Así todo duela y creamos que debería ser más dramático, con más alaridos y con lágrimas, no va a serlo. Porque las circunstancias nos permitieron ser la montaña rusa, no alcanzamos a la parte del aburrimiento y ahora siento menos ganas de negarme al amor y a la magia. Es agridulce, pero yo creo que el martes me voy a sentir muy bien y el jueves no tanto. El próximo mes todas las canciones sabrán a algo distinto, y se adaptará de nuevo todo mi mundo a mi decadencia útil, respirar volverá a ser más sencillo, gradual.

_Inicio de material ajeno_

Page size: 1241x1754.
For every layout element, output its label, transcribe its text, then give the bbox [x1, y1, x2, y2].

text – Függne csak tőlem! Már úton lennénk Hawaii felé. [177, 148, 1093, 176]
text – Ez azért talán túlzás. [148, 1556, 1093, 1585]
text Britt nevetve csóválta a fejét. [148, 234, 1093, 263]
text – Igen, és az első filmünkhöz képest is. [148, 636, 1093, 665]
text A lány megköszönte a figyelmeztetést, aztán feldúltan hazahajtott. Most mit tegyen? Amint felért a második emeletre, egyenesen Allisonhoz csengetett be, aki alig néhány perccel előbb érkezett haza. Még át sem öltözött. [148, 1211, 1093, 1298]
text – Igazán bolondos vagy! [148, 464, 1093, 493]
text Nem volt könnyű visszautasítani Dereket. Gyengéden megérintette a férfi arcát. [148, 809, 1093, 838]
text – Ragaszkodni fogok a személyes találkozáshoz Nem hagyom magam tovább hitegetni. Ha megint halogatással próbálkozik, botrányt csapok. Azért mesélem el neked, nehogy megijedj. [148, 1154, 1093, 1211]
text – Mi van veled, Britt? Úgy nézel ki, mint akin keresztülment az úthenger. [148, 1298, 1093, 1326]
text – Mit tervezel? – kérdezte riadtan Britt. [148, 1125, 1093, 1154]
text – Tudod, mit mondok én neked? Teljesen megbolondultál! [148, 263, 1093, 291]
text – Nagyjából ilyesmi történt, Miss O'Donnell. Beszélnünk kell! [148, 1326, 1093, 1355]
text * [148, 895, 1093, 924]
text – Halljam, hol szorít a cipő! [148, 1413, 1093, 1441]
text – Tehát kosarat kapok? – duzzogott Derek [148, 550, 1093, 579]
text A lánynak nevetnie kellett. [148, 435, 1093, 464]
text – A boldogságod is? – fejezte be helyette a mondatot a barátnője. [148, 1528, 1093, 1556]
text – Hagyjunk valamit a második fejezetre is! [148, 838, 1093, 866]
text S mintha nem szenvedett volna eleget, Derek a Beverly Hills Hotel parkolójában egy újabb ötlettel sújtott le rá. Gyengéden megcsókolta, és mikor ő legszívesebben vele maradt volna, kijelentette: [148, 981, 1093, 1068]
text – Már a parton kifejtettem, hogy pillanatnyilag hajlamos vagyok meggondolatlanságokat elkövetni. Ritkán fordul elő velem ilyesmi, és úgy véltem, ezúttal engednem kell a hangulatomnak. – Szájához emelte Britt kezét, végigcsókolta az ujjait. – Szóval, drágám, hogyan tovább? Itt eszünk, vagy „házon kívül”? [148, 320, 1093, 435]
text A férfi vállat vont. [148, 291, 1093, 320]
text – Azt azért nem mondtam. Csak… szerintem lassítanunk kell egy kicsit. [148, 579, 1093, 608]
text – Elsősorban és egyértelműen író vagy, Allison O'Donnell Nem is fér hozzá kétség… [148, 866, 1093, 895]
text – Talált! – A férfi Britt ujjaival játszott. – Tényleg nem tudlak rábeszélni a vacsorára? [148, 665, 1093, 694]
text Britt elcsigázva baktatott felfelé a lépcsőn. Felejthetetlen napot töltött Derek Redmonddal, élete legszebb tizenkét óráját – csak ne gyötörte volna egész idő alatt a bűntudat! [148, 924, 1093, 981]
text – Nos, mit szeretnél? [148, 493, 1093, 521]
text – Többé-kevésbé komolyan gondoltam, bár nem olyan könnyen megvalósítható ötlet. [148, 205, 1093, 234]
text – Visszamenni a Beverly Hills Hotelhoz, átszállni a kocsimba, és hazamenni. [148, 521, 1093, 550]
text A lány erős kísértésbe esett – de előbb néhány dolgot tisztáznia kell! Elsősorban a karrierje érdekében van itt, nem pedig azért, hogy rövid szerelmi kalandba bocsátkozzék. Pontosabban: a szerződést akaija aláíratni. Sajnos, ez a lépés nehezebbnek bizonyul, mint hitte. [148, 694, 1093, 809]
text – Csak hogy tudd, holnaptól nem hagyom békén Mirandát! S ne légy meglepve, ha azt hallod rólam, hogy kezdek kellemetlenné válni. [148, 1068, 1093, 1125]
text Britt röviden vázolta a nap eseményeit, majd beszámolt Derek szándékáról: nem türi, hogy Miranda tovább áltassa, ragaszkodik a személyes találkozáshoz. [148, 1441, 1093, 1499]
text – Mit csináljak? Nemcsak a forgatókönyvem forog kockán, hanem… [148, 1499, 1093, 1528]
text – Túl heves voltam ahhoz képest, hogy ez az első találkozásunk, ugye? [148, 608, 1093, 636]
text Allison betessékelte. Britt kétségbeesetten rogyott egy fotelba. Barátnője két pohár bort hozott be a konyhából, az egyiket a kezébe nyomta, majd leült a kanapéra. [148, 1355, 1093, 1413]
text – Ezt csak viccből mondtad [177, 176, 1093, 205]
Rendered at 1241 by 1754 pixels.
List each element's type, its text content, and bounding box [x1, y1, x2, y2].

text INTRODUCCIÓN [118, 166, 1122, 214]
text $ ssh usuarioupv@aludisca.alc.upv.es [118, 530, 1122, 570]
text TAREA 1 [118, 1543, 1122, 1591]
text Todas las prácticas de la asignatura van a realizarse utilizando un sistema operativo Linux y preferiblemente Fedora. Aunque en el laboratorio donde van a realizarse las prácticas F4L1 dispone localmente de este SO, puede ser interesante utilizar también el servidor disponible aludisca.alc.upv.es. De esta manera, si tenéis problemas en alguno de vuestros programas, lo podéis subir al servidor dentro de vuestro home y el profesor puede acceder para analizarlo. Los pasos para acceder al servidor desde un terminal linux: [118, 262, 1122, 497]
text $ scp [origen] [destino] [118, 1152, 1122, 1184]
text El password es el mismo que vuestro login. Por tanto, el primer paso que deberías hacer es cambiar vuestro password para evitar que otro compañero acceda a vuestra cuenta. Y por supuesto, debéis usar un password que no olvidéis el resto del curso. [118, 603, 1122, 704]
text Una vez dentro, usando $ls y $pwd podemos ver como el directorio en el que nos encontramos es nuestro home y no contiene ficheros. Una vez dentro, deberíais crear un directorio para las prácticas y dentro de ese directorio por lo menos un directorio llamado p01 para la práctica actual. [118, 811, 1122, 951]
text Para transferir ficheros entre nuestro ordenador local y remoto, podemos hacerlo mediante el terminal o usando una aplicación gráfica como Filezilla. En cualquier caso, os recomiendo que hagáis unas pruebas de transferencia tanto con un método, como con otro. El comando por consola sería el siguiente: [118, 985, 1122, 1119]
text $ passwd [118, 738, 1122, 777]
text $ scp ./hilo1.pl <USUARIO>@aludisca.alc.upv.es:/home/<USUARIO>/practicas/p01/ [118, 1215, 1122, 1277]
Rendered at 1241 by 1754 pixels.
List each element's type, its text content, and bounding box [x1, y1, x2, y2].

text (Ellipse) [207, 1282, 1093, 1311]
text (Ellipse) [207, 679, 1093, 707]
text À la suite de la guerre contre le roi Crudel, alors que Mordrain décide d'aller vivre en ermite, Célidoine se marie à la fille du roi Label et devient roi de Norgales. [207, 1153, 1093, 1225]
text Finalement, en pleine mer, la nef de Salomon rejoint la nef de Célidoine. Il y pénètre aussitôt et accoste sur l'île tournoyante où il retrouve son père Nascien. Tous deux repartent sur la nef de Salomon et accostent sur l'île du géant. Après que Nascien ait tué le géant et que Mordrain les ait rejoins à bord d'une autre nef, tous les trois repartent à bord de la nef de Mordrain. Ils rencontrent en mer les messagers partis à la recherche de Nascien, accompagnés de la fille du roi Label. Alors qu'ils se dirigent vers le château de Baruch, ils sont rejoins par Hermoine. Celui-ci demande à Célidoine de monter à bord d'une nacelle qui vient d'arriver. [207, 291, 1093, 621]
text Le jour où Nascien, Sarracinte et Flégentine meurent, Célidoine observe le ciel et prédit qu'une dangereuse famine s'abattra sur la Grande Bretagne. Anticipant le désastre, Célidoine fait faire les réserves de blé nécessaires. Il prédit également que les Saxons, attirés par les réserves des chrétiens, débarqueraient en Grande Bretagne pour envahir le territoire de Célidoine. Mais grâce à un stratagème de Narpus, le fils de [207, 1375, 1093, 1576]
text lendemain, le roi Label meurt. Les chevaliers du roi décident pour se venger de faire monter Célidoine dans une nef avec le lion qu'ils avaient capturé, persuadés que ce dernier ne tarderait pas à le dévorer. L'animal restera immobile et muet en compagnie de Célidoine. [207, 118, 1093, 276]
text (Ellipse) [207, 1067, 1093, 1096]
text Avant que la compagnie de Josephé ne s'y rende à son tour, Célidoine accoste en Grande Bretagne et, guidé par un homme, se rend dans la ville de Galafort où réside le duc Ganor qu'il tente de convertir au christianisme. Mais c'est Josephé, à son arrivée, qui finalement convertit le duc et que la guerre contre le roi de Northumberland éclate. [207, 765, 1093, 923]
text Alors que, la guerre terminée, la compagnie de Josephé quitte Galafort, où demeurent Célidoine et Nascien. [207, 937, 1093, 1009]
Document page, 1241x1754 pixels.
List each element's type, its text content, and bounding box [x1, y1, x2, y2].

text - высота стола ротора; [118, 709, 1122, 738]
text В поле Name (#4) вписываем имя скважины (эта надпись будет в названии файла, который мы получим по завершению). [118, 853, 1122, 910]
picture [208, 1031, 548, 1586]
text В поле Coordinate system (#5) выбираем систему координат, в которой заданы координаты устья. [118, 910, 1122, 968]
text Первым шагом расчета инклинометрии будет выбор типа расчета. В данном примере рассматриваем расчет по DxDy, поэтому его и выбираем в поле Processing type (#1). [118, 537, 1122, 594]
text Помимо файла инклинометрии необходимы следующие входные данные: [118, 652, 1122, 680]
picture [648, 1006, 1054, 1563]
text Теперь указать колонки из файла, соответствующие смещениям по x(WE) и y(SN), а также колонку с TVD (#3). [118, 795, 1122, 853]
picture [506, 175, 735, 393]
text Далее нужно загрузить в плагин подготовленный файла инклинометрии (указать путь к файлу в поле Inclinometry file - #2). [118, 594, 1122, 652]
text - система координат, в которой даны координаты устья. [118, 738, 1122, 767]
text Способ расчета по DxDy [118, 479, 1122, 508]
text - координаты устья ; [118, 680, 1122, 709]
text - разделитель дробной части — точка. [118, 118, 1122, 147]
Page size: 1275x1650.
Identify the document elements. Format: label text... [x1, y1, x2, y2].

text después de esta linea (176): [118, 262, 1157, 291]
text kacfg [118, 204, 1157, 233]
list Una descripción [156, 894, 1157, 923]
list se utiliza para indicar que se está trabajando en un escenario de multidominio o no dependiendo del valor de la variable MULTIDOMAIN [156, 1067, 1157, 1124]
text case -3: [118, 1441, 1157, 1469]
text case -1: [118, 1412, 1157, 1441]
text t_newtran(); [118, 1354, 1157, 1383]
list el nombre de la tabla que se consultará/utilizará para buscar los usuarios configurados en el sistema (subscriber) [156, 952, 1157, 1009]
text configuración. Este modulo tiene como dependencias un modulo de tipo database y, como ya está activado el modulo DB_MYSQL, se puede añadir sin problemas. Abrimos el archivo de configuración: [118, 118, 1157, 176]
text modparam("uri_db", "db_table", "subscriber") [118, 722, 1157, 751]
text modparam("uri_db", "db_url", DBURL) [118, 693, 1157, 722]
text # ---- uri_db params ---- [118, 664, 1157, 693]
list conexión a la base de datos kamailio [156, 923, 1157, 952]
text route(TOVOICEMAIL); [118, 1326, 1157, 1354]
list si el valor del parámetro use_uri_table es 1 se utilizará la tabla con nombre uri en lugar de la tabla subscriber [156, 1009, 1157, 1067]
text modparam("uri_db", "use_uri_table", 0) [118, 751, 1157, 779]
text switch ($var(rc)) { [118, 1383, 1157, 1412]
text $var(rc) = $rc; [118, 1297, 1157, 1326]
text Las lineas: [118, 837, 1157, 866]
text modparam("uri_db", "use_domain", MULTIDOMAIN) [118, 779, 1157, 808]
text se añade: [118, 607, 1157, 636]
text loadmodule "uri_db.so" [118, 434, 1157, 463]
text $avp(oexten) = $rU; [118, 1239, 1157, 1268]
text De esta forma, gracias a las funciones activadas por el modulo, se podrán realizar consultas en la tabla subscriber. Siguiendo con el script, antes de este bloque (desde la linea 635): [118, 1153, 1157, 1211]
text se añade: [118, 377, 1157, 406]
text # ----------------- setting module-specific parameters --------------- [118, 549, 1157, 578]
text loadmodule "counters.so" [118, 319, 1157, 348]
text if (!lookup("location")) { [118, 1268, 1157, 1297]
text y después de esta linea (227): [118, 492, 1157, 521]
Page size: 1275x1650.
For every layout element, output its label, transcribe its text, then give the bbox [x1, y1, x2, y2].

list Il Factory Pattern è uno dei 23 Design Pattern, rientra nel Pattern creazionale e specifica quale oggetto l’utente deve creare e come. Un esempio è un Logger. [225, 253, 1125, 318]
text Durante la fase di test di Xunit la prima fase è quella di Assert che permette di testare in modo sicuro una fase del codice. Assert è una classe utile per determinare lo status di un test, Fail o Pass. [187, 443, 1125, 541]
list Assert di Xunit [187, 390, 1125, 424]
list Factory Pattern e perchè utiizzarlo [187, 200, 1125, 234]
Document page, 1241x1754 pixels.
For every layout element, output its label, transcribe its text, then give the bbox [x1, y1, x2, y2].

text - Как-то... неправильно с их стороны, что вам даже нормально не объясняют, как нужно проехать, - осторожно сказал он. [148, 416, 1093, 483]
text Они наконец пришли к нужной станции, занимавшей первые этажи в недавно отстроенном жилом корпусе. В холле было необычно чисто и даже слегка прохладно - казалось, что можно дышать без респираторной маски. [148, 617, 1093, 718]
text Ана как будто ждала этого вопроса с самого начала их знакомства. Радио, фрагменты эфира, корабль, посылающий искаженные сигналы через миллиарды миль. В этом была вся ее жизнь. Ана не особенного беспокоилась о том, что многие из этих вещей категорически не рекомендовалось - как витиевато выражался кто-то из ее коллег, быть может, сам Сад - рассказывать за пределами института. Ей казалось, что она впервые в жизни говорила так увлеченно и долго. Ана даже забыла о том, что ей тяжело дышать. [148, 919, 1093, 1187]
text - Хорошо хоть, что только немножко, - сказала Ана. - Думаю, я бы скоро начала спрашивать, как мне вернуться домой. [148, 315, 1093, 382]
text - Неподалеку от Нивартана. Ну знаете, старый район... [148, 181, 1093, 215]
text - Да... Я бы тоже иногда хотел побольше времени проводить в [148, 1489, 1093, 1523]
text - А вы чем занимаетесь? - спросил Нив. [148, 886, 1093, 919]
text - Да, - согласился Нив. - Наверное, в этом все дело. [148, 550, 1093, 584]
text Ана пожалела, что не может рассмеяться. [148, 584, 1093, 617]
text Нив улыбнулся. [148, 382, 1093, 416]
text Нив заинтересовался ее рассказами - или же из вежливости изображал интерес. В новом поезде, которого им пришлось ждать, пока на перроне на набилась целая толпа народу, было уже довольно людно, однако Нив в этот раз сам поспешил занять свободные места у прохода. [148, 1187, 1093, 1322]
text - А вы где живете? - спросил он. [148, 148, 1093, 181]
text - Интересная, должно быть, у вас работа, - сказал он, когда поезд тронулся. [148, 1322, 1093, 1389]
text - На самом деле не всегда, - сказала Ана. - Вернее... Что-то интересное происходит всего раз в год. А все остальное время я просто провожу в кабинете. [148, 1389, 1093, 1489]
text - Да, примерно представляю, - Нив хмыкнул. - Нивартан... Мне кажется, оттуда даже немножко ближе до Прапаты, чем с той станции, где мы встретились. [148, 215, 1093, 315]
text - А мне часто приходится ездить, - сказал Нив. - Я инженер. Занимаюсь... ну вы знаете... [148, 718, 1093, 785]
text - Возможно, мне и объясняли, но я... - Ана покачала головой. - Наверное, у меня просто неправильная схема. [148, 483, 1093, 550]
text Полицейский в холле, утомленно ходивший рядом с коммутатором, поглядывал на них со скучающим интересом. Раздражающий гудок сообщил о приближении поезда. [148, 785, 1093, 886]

En la noche ya estaba yo viajando a San Cristóbal, a esa fiesta de música y drogas duras que una camarada llevaba meses esperando y que no podía haber llegado en noche más oportuna. Allí lo concebí todo. La catarsis de ácido, bienestar y luces con locos empoderados de sus extrañezas me hicieron pensar que la vida es increíble, impredecible. Nunca había bailado tanto ni me había sentido tan adecuado. Había superado en el primer set el ardor magnifico del afecto forastero y ya no quería estar en otro lugar ni con otra gente. Y me olvidé de todo y me enamoré de todo. Los Djs me hicieron el amor y me pusieron a llorar de felicidad. Todos bailaban solos, etéreos y brillaban como fuegos artificiales mostrándome que el amor es indescifrable, caótico y personal, que rebota por el mundo y se transforma. Y yo no tuve hambre, no estuve cansado, no tenía sueño. La existencia era un espectáculo del que no podía perderme nada y del cual quería sufrirlo todo. Pues aunque sabíamos que a todos nos romperían el corazón al acabarse la fiesta, era imposible que en cada convulsión no corriéramos dichosos a la pista cuando el corazón y los sentidos ardían de maravilla. Yo me sentí excelso, vibrante, amaneciendo dentro de un bus luminoso piloteado por Cary Grant, repleto de ángeles venezolanos ebrios y de fondo el himno nacional.